Table 1. The effect of supplementation of bovine lactoferricin (BLFc) at the rate of 100 mg/kg/day (LF-1) or 200 mg/kg/day (LF-2) on the serum lactoferrin (LF) levels of dairy goats over time.
Physiological Functions
Multivariate ANOVA between the treatment time and BLFc supplementation indicated that serum IgA was different among the three groups at the same treatment time. Although serum IgA of all 21 dairy goats trended higher in the experimental period, supplementation of BLFc increased serum IgA significantly (Table 2, p < 0.05). Serum IgA in the LF-1 group was higher than the control group (Table 2, p < 0.05). Within the same treatment time, differences in serum Fe were observed among three groups (Table 2, p < 0.05). Compared to the control group, higher serum Fe and T-AOC were observed in the LF-1 group and the LF-2 group on day 28 (Table 2, p < 0.05). Meanwhile, serum MDA in the LF-1 group was lower than that in the control group and the LF-2 group on day 28 (Table 2, p < 0.05). Multivariate analysis of treatment time and BLFc supplementation indicated that serum MDA was different among the three groups on day 28 (Table 2, p < 0.05). The LF-1 group on day 28 had 20.02, 64.02, and 70.41% higher concentrations of IgA, Fe, and T-AOC than at the onset of the treatment, respectively. Serum MDA at the same time was 59.39% lower than at the onset of the treatment in the LF-1 group.
________
EXERCISE TASKS:
1. Condense the paragraph of the source text beginning "Multivariate ANOVA between the treatment time" into a bulleted list that keeps its main findings.
2. Return the passage of the source text from "Table 1. The" up to and including "goats over time.", copied word for word.
The data items have no connection to the source text.

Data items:
________
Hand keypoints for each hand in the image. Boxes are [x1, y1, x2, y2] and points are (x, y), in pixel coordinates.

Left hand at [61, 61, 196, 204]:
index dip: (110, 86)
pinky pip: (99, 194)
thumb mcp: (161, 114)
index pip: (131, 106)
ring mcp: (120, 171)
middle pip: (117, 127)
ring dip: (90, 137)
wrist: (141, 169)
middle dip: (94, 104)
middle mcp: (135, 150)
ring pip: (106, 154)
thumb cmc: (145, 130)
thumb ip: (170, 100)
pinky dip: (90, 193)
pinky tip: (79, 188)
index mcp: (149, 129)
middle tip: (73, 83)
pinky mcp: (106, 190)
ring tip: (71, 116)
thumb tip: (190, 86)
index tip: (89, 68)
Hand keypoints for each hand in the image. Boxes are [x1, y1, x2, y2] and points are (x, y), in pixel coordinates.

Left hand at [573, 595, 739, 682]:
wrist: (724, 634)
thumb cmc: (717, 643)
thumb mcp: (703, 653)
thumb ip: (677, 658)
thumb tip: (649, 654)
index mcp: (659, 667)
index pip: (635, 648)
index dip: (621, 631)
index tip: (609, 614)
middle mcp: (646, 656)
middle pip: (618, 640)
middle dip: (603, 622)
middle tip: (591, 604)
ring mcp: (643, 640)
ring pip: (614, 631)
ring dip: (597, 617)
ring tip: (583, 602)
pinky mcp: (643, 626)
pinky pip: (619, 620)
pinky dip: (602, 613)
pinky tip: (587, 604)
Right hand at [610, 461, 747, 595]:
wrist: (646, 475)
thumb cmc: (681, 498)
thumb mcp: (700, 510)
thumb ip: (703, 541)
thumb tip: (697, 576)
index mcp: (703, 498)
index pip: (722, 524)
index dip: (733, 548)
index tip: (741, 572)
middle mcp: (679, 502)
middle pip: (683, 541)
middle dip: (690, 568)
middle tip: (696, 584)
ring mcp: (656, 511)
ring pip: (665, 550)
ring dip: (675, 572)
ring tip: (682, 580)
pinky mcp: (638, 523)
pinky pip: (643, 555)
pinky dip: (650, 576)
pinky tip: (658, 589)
________
RESPONSE LIST:
1.
- Multivariate ANOVA of treatment time and BLFc supplementation showed that serum IgA differed among the three groups at the same treatment time.
- Serum IgA of all 21 dairy goats trended higher during the experimental period. BLFc supplementation raised it significantly, and the LF-1 group was higher than the control group (p < 0.05).
- Serum Fe differed among the three groups within the same treatment time (p < 0.05).
- On day 28, both the LF-1 and LF-2 groups had higher serum Fe and T-AOC than the control group (p < 0.05).
- On day 28, serum MDA in the LF-1 group was lower than in the control and LF-2 groups. Multivariate analysis showed that MDA differed among the three groups on that day (p < 0.05).
- In the LF-1 group on day 28, IgA, Fe, and T-AOC were 20.02%, 64.02%, and 70.41% higher than at the onset of treatment, and MDA was 59.39% lower.

2.
Table 1. The effect of supplementation of bovine lactoferricin (BLFc) at the rate of 100 mg/kg/day (LF-1) or 200 mg/kg/day (LF-2) on the serum lactoferrin (LF) levels of dairy goats over time.